Water is the cornerstone of human biology. According to the Encyclopaedia Britannica, we are each about 60 per cent water by weight. Opinion differs about when our bodily reservoir needs replenishing. Some sources advise only drinking when thirsty, in step with nature. Others champion frequent hydration ahead of thirst.
Acupuncturist and general practitioner Liem Quang Le, who has worked with Olympic athletes, advocates the second, anticipatory approach. "Always make sure you drink before you are thirsty - you are already dehydrated when your body sends a signal to your brain that you should drink water," Le says and proposes you consume one litre for every 23kg of body weight daily.
During exercise, drink water roughly every 20 minutes, he says. Also drink between meals. Then, according to Le, you avoid diluting your stomach acids, so nutrients are readily absorbed.
Le says your body counts on being hydrated to lubricate your internal organs. Besides, hydration keeps your skin looking supple and healthy. It also regulates your body temperature, aids weight control, boosts energy and flushes out waste and toxins, helping maintain your immune system. So hydrate fully and your body will love you for it.
Even mild dehydration, which is defined as about 1.5 per cent loss of normal water volume in the body, can alter a person's mood, energy level and ability to think clearly, according to two studies conducted at the University of Connecticut's human performance laboratory.
The tests showed that it didn't matter if a person had just walked for 40 minutes on a treadmill or was sitting at rest - the adverse effects of mild dehydration were the same.
In one of the studies published in 2012 in The Journal of Nutrition, mild dehydration caused headaches, fatigue and difficulty concentrating among female test subjects of an average age of 23.
In the other study involving young men published in 2011 in the British Journal of Nutrition, mild dehydration caused some difficulty with mental tasks, particularly in the areas of vigilance and working memory.
The co-author of the health guide TurboCharged, Dian Griesel, agrees that we should hydrate frequently, regardless of thirst. "When we experience an unmistakable thirst signal, we are already very dehydrated," Griesel says, adding that a critical deficiency level of up to 5 per cent may have been reached when the urge arises.
Such a shortfall is bad news because, according to Griesel, hydration underpins the performance of every physiological function. For much of our evolutionary past before agriculture, almost everything we ate had a high water percentage, she says.
Now, in her view, we are more prone to be parched because we consume grain products, processed foods, coffee, fizzy drinks and alcohol.
Professional nurse Jonathan Steele, who trains "hydration coaches", also advises ample hydration irrespective of thirst. "Thirst is a poor indicator of hydration needs," he says, warning you can lose up to three litres of water a day automatically. Just breathing uses two litres, it seems. "Add urine and sweat and the losses mount up," he says.
Like Griesel, he supports taking your first drink early: within 20 minutes of waking. Otherwise, he warns, you will trigger a chemical reaction that tells your body you have entered starvation mode, which means you start storing fat.
Beware of mistaking thirst for hunger. Also, he says, understand that as you age, you lose the thirst sensation, which is further incentive to top up on the vital resource. Eight cups or two litres daily is recommended by health authorities.
Others insist that you should just trust your instincts, or your inbuilt thirst reflex honed by evolution. Christopher Neck, an ultramarathoner and management lecturer who runs in the blistering Arizona heat, takes that line.
"I know my hydration: the adage that you should drink before you are thirsty is a myth. You should drink according to thirst," Neck says. Forget quaffing water like clockwork every 30 minutes, he says. "Drink when you are thirsty," he says, citing a study conducted by the Sports Science Institute of South Africa.
For the study, runners did three two-hour workouts while consuming a sports drink at three different rates: by thirst (roughly 400 millitres per hour), at a moderate rate (about 120ml every 15 to 20 minutes), and at a high rate (about 300ml every 15 to 20 minutes). The study found no major difference in core body temperature or finishing times among the three trials.

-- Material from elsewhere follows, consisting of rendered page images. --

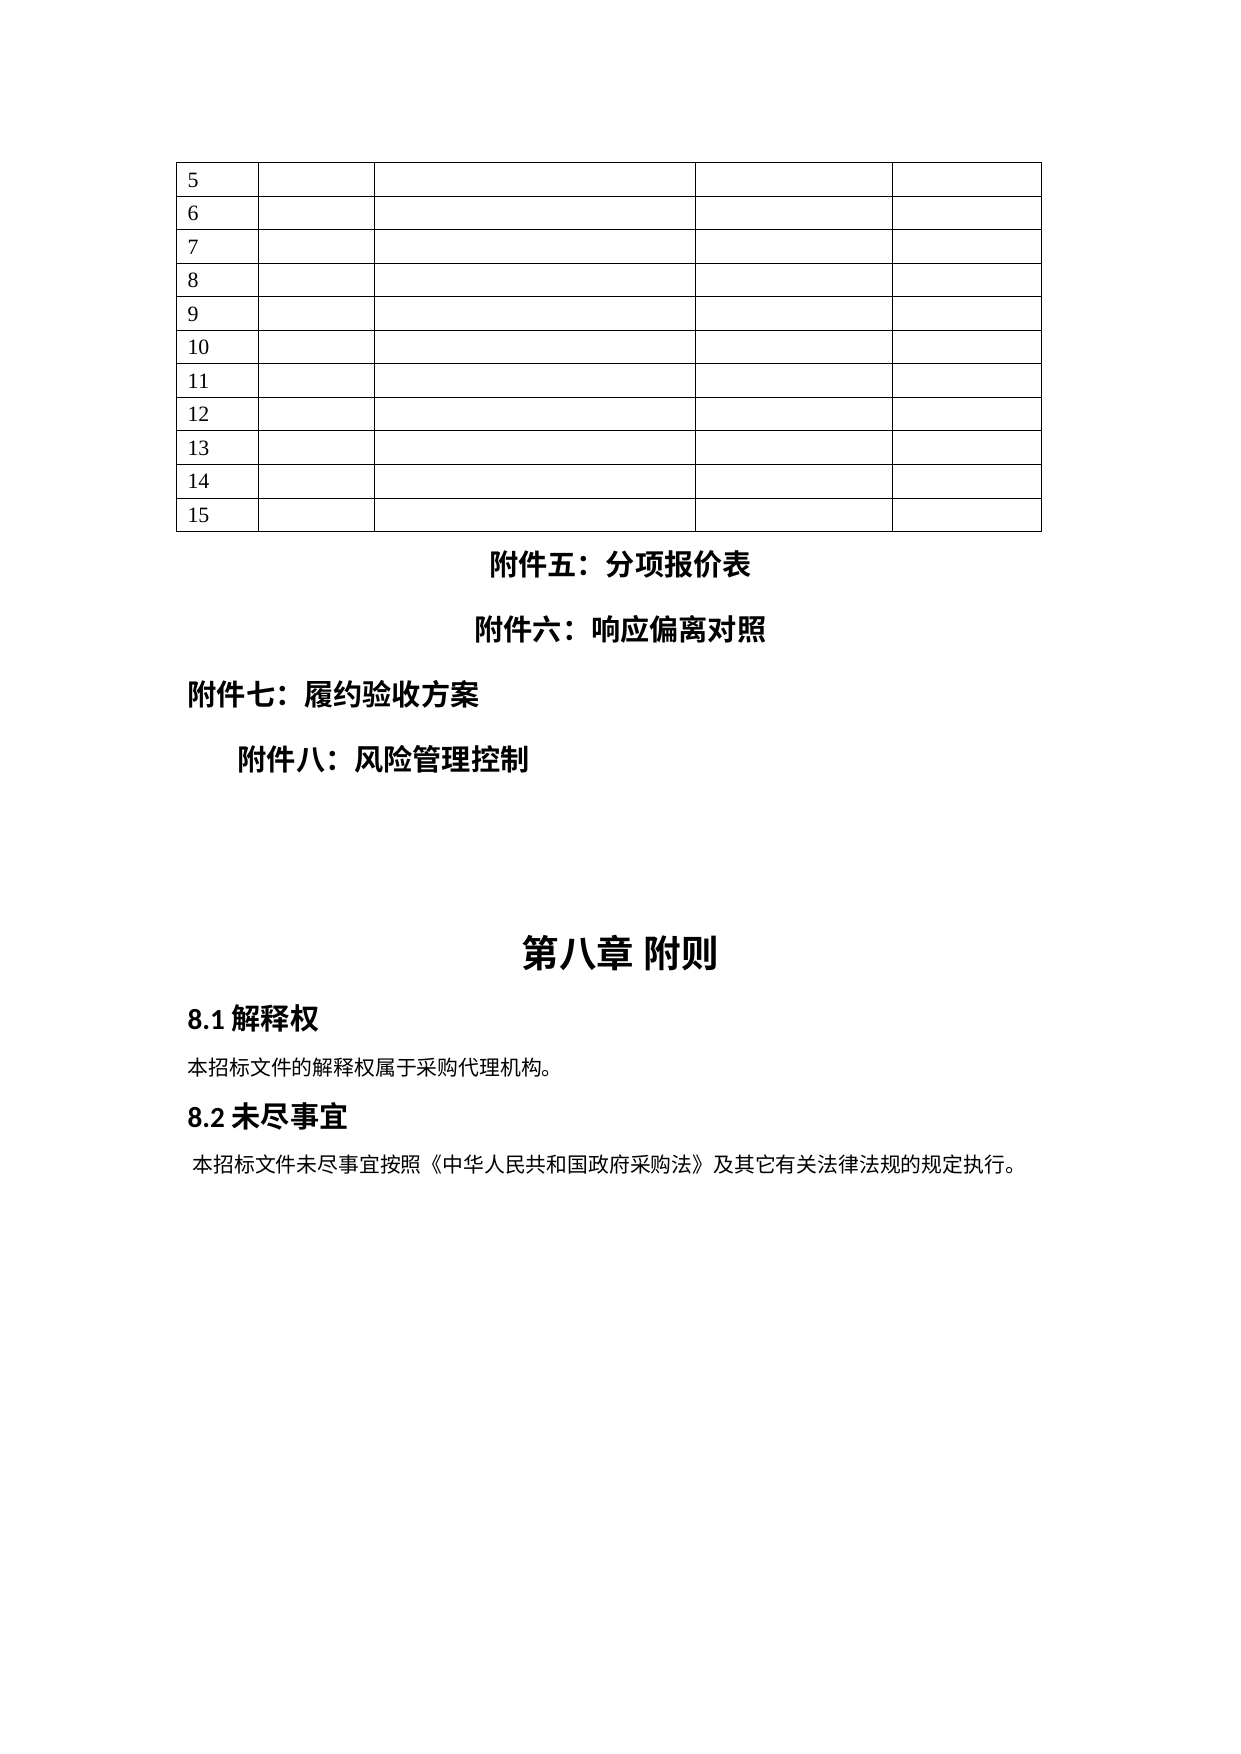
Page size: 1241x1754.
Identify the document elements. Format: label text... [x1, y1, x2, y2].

text 附件五：分项报价表 [187, 532, 1053, 597]
table_cell [375, 331, 695, 363]
table_cell [259, 465, 374, 497]
table_cell [259, 431, 374, 464]
table_cell [375, 230, 695, 263]
table_cell [893, 163, 1041, 196]
table_cell [696, 331, 892, 363]
table_cell [696, 163, 892, 196]
table_cell 6 [177, 197, 258, 229]
table_cell 7 [177, 230, 258, 263]
table_cell [375, 499, 695, 531]
table_cell 8 [177, 264, 258, 296]
text 第八章 附则 [187, 921, 1053, 986]
table_cell 10 [177, 331, 258, 363]
table_cell [259, 163, 374, 196]
table_cell [375, 465, 695, 497]
table_cell [375, 197, 695, 229]
table_cell [696, 364, 892, 397]
text 8.1 解释权 [187, 986, 1053, 1051]
table_cell 11 [177, 364, 258, 397]
table_cell [259, 297, 374, 330]
table_cell [259, 499, 374, 531]
text 8.2 未尽事宜 [187, 1083, 1053, 1148]
table_cell [375, 297, 695, 330]
table_cell [893, 197, 1041, 229]
table_cell [375, 163, 695, 196]
table_cell 5 [177, 163, 258, 196]
table_cell [696, 230, 892, 263]
table_cell [375, 364, 695, 397]
table_cell [259, 230, 374, 263]
table_cell [696, 398, 892, 430]
table_cell [696, 499, 892, 531]
table_cell [375, 398, 695, 430]
table_cell [696, 431, 892, 464]
table_cell [259, 398, 374, 430]
table_cell [259, 264, 374, 296]
table_cell [893, 431, 1041, 464]
table_cell [375, 431, 695, 464]
table_cell [375, 264, 695, 296]
table_cell [893, 398, 1041, 430]
table_cell [893, 364, 1041, 397]
text 本招标文件的解释权属于采购代理机构。 [187, 1051, 1053, 1083]
text 本招标文件未尽事宜按照《中华人民共和国政府采购法》及其它有关法律法规的规定执行。 [187, 1148, 1053, 1181]
table_cell [893, 331, 1041, 363]
table_cell [259, 197, 374, 229]
table_cell 13 [177, 431, 258, 464]
table_cell [696, 297, 892, 330]
table_cell [696, 264, 892, 296]
table_cell [893, 264, 1041, 296]
table_cell 15 [177, 499, 258, 531]
table_cell [259, 364, 374, 397]
table_cell [259, 331, 374, 363]
table_cell [696, 465, 892, 497]
text 附件八：风险管理控制 [237, 727, 1053, 792]
text 附件七：履约验收方案 [187, 662, 1053, 727]
table_cell [893, 465, 1041, 497]
table_cell 9 [177, 297, 258, 330]
table_cell 12 [177, 398, 258, 430]
table_cell [893, 499, 1041, 531]
table_cell 14 [177, 465, 258, 497]
table_cell [696, 197, 892, 229]
table_cell [893, 230, 1041, 263]
text 附件六：响应偏离对照 [187, 597, 1053, 662]
table_cell [893, 297, 1041, 330]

Such findings fuel the "drink to thirst" movement, which urges athletes not to over-hydrate in case they dilute their sodium levels and trigger potentially lethal hyponatremia, or water intoxication.
The movement has some persuasive supporters, including the high-profile doctor Chris van Tulleken and exercise scientist Dr Tim Noakes, who frames the claim that you should guzzle water as bunkum peddled by a vested interest.

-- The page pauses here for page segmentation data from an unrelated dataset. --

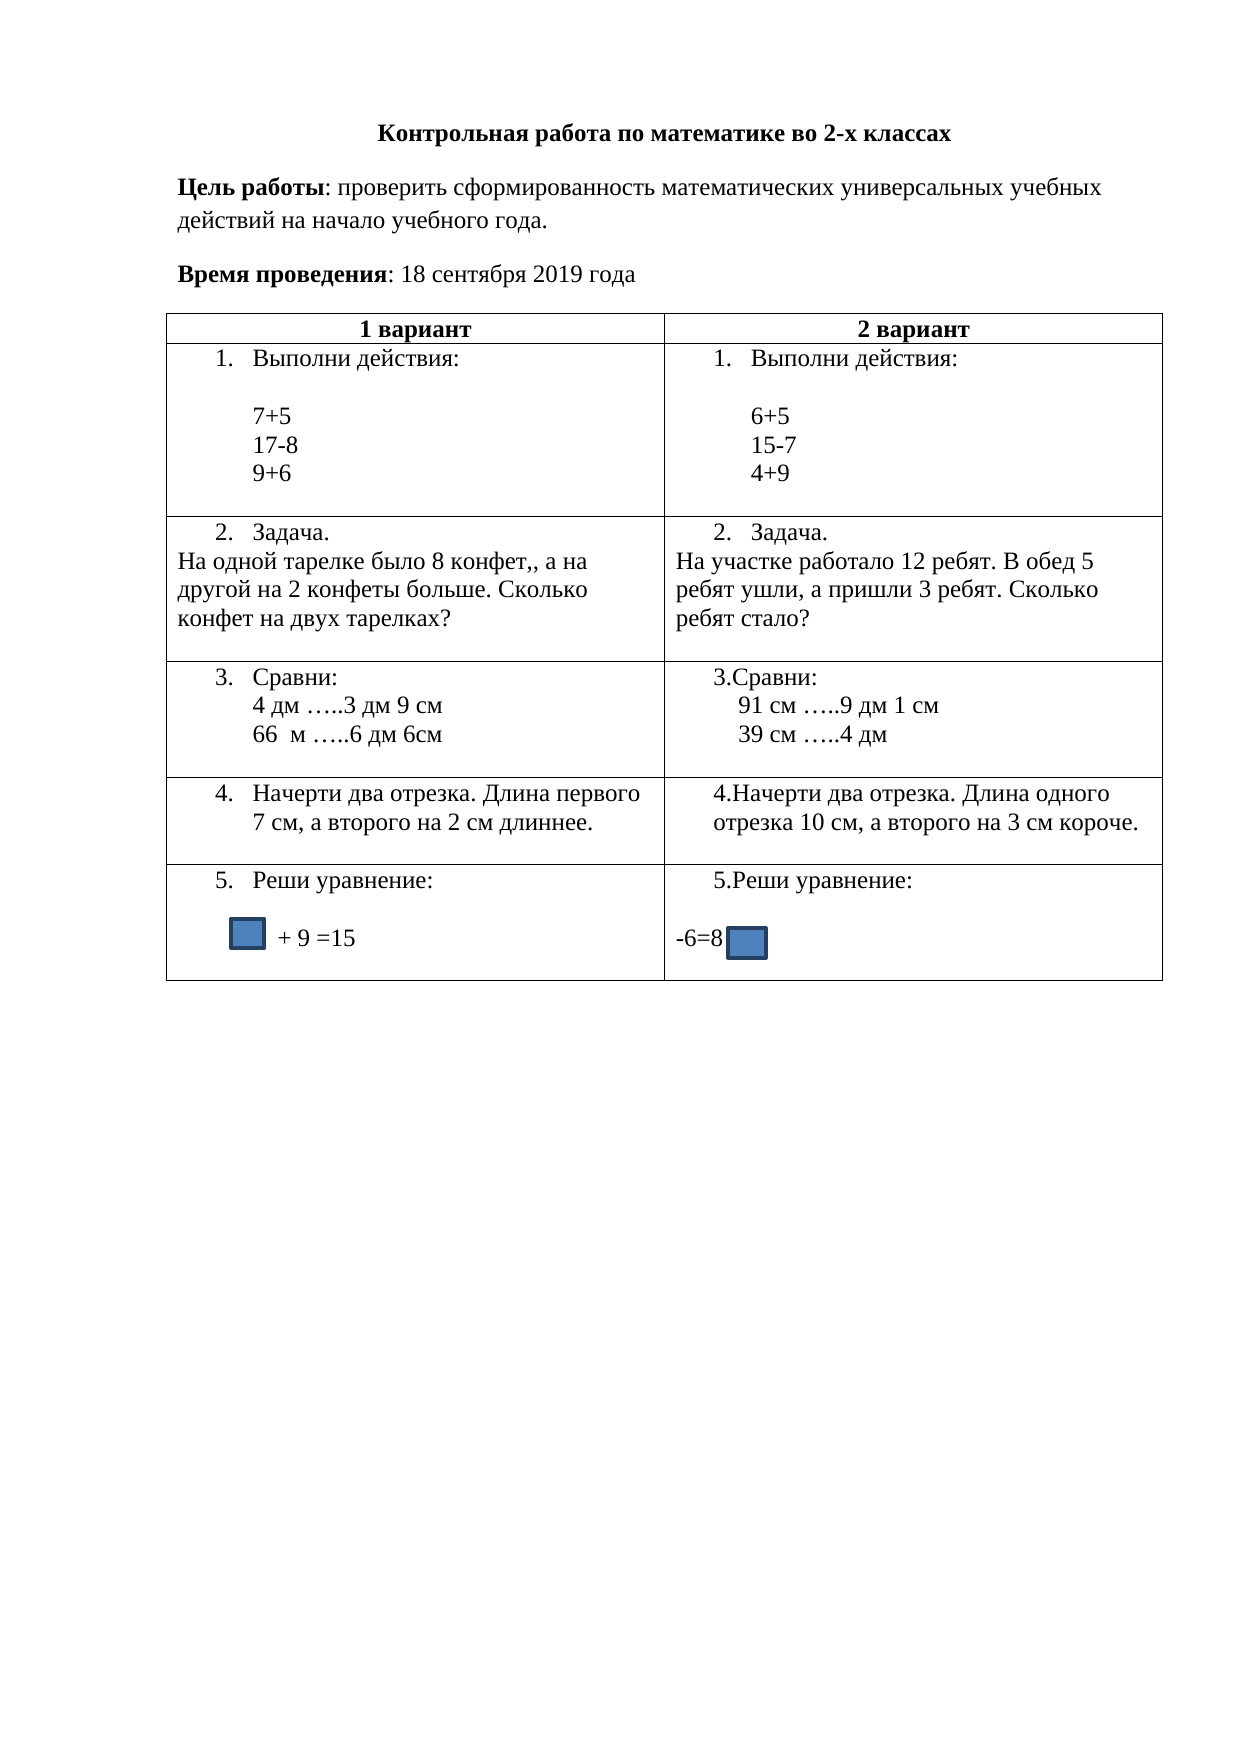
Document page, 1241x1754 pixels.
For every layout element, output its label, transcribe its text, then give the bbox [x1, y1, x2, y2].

table_cell Сравни: 4 дм …..3 дм 9 см м …..6 дм 6см [167, 662, 664, 777]
text Контрольная работа по математике во 2-х классах [177, 118, 1152, 147]
table_cell 4.Начерти два отрезка. Длина одного отрезка 10 см, а второго на 3 см короче. [665, 778, 1162, 864]
table_header 1 вариант [167, 314, 664, 342]
table_cell Начерти два отрезка. Длина первого 7 см, а второго на 2 см длиннее. [167, 778, 664, 864]
table_cell 3.Сравни: 91 см …..9 дм 1 см 39 см …..4 дм [665, 662, 1162, 777]
table_cell Задача. На одной тарелке было 8 конфет,, а на другой на 2 конфеты больше. Сколько конфет на двух тарелках? [167, 517, 664, 661]
text Цель работы: проверить сформированность математических универсальных учебных действий на начало учебного года. [177, 172, 1152, 234]
text Время проведения: 18 сентября 2019 года [177, 259, 1152, 288]
table_cell Реши уравнение: + 9 =15 [167, 865, 664, 980]
table_header 2 вариант [665, 314, 1162, 342]
table_cell Выполни действия: 7+5 17-8 9+6 [167, 344, 664, 516]
table_cell Выполни действия: 6+5 15-7 4+9 [665, 344, 1162, 516]
table_cell 5.Реши уравнение: -6=8 [665, 865, 1162, 980]
table_cell Задача. На участке работало 12 ребят. В обед 5 ребят ушли, а пришли 3 ребят. Сколько ребят стало? [665, 517, 1162, 661]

"The idea that thirst comes too late is a marketing ploy of the sports-drink industry," Noakes said in a March 2014 story run by the health hub Active.com Still, most analysts maintain you should commit to abundant hydration ahead of thirst.
The way to gauge your hydration level, experts say, is simple: check your urine. While clear or light urine the same shade as lemonade means you are well-hydrated, a dark yellow or amber colour usually means the reverse.